A woman has narrowly escaped being killed by a former partner after allegedly being stabbed and doused in petrol on the mid north coast of New South Wales, according to authorities.
NSW Police confirmed the Port Macquarie woman was ambushed in her home and believe the 36-year-old man was waiting for her before attacking her on Thursday night.
The 28-year-old woman had been in a relationship with the man for "a short period of time" and had taken out an Apprehended Violence Order prior to the incident, according to NSW Police.
The woman managed to run to a neighbour's house for help during the incident and the 36-year-old man was confronted by police near Coffs Harbour.
The man, who was armed with a knife, was later shot dead by police after a confrontation. The woman remains hospitalised in a serious condition.
The State Crime Command's Homicide Squad are now investigating the incident, which is subject to an independent review.
The statistics show on average, at least one woman is killed by a partner or former partner every week in Australia.
Two organisations dedicated to ending the scourge of domestic violence and sexism across Australia, Destroy The Joint and Counting Dead Women Australia, count the number of women killed by male violence across the country.

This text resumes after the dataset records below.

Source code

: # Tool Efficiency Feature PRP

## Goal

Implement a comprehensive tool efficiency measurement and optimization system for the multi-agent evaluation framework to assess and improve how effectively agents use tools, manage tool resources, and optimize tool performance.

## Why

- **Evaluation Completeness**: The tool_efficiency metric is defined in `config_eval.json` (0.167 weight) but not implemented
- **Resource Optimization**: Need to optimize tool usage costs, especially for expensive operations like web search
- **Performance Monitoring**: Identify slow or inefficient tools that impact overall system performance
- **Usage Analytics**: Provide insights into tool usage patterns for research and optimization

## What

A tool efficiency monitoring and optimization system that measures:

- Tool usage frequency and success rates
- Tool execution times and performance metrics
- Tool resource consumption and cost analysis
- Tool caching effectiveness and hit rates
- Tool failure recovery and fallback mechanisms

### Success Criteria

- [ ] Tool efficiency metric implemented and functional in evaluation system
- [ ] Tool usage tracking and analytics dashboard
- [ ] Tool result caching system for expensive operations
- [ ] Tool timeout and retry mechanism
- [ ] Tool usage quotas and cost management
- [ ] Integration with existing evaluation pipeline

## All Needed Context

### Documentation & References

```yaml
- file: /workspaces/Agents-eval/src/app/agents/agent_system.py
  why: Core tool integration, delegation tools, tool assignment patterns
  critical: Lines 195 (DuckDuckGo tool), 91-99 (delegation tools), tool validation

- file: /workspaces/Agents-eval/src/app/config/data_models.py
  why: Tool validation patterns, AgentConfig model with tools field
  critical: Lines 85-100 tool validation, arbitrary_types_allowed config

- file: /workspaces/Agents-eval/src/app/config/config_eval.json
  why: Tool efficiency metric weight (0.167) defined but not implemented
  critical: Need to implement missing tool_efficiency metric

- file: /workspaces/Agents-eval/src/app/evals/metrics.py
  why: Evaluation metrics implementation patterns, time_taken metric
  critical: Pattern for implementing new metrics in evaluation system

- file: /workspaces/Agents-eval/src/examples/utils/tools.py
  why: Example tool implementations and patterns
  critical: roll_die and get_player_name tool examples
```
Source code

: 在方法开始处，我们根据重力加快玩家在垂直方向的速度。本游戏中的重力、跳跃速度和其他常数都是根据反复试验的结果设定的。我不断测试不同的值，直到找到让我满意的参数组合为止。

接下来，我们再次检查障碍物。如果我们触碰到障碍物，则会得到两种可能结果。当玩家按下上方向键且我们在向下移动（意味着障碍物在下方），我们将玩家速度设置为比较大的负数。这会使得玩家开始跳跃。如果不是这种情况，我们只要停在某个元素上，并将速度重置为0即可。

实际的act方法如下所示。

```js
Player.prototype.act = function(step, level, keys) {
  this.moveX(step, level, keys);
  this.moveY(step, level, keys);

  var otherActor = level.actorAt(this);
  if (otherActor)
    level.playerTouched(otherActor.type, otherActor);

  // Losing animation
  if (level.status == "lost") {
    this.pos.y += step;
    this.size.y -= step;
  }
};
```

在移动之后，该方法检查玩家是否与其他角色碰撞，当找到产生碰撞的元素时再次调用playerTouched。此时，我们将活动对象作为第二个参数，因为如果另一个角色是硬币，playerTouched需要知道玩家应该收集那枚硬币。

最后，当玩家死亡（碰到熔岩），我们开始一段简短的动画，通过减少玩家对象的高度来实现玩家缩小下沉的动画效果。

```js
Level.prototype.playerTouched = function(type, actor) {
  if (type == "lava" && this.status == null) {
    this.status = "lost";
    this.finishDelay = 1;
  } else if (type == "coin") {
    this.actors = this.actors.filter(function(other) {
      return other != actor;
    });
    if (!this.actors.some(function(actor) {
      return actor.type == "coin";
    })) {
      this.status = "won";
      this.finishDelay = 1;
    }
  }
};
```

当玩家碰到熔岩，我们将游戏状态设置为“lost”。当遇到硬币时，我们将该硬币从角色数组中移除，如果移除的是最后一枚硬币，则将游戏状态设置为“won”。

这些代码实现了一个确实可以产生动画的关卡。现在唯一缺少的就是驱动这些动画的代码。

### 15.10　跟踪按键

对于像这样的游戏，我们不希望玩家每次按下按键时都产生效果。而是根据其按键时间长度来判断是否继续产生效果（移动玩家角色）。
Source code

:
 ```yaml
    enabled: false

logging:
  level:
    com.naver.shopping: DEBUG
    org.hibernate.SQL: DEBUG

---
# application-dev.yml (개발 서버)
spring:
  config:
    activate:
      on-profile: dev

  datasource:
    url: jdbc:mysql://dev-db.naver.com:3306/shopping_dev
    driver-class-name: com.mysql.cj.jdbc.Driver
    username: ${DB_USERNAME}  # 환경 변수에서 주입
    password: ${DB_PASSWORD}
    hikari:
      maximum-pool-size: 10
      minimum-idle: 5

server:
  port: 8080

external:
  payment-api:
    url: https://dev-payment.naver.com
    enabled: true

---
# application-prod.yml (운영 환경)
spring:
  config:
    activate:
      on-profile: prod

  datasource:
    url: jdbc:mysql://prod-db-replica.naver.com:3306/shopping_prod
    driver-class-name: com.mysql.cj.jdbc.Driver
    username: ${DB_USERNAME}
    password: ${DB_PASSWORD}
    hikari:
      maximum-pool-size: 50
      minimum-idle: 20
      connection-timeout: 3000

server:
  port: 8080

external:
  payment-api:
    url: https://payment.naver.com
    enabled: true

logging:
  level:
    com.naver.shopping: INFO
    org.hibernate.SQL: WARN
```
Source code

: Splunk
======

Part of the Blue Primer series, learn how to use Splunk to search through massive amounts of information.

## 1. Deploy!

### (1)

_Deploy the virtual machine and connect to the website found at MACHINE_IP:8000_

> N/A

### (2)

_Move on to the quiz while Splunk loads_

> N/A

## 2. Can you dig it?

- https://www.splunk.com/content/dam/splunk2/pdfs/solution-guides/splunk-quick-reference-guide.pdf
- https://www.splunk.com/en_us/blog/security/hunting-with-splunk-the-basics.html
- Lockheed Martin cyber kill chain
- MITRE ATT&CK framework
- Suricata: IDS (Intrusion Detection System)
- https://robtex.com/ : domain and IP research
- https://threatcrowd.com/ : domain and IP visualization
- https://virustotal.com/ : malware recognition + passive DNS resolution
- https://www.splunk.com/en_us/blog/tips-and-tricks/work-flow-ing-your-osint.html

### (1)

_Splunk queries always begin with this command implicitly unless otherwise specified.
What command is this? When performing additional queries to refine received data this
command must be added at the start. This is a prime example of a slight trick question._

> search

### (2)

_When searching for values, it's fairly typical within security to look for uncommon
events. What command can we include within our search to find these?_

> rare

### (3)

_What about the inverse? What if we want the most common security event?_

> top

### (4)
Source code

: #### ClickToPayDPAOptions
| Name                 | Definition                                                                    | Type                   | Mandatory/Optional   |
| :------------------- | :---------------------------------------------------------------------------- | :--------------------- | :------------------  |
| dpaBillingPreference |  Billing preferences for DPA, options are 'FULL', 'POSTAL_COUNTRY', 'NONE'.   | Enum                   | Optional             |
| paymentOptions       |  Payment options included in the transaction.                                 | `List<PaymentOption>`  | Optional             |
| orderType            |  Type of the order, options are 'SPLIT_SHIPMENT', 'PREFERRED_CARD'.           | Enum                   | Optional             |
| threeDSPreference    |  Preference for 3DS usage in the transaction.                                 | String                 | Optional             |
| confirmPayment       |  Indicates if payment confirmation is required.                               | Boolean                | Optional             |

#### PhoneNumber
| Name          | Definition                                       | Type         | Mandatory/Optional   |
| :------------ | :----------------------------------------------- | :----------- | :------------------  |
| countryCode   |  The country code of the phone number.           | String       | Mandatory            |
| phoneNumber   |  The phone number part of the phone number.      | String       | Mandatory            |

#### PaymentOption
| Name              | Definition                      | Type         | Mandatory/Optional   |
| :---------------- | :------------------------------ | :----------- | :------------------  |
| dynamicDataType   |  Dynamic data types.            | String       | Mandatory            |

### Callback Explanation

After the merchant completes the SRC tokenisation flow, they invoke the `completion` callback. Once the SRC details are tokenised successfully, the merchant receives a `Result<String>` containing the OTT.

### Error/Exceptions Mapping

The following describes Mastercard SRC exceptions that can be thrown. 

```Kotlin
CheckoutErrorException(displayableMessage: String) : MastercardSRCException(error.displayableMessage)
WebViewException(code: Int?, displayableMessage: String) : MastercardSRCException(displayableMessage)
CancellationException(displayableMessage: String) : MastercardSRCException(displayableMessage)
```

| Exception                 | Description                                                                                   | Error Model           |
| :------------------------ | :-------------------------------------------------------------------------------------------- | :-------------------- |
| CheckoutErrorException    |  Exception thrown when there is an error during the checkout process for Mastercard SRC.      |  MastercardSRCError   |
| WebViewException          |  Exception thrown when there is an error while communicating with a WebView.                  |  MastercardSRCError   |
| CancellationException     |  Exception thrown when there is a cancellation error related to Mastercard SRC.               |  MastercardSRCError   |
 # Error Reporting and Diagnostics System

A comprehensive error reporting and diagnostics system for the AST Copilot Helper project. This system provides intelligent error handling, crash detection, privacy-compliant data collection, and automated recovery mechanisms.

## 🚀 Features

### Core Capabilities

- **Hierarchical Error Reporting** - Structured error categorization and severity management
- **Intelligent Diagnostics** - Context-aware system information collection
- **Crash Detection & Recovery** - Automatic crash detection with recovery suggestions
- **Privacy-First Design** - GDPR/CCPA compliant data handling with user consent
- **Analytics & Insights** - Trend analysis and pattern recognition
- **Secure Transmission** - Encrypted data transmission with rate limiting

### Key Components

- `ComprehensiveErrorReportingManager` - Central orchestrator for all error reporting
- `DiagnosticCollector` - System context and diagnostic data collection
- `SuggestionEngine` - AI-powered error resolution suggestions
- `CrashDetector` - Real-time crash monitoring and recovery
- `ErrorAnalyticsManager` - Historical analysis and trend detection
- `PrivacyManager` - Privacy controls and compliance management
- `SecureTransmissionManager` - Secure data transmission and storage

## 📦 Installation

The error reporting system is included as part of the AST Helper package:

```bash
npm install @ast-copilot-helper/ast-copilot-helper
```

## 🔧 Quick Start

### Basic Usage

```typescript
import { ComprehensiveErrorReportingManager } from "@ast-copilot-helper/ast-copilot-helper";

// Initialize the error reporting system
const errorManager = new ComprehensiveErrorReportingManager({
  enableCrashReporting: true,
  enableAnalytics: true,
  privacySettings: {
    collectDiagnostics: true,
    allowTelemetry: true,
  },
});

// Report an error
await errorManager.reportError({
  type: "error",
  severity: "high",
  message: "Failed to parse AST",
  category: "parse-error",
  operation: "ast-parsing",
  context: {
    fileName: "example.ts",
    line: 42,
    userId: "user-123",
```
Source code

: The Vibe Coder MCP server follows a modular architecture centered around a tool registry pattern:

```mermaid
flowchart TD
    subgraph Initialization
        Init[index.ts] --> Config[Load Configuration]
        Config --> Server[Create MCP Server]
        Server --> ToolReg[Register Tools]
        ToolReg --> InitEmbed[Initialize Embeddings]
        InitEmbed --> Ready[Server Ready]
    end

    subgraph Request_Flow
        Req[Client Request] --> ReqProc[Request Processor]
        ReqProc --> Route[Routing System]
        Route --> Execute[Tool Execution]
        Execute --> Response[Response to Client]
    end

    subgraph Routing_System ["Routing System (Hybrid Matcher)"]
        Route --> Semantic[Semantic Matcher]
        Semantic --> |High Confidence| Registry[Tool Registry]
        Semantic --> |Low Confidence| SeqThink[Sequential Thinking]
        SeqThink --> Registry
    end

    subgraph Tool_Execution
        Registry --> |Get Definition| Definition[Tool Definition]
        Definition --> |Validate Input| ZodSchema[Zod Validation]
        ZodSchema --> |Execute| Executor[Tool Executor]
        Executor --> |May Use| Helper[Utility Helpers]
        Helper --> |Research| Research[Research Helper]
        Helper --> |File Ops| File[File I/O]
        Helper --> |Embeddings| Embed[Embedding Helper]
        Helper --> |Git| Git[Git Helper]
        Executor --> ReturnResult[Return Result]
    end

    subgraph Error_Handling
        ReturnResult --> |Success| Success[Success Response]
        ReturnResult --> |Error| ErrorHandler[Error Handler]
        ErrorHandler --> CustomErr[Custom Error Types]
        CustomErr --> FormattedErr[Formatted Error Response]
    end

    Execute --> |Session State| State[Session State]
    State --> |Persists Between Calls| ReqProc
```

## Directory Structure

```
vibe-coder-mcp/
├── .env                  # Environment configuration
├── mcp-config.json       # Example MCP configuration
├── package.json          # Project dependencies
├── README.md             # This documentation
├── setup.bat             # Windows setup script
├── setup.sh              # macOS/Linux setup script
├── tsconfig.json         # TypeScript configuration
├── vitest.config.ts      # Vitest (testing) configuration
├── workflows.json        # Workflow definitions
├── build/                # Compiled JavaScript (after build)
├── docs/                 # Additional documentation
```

Researchers from Counting Dead Women Australia claim 63 women have died in 2016. In November alone, four Australian women have been killed.
NSW Minister for the Prevention of Domestic Violence and Sexual Assault Pru Goward said domestic violence is one of the biggest social issues affecting the lives of not just women, but men and their children.
"It is a major priority for the NSW Government to address the alarming statistic that one in four Australian women have experienced violence by an intimate partner," Goward told The Huffington Post Australia.
"The NSW Government has now created a domestic violence system which supports victims and puts perpetrators in the centre of the frame."
"It is a major priority for the NSW Government to address the alarming statistic that one in four Australian women have experienced violence by an intimate partner."Pru Goward
The state government -- which has allocated $53 million of the budget over the next four years -- is investing $22 million over four years to roll out specialist teams to target domestic violence offenders.
"The NSW Police are targeting perpetrators through a new state wide roll out of Police Suspect Target Management Plans for domestic violence perpetrators," Goward told HuffPost Australia.
"The NSW Police Force have adapted a proven policing strategy to target domestic violence perpetrators. The Suspect Target Management Plan targets perpetrators just like police do for other crimes, such as gang crimes or drug crimes.
"Police High Risk Offender Teams are being established to target serious recidivist offenders and investigate serious domestic and family violence matters."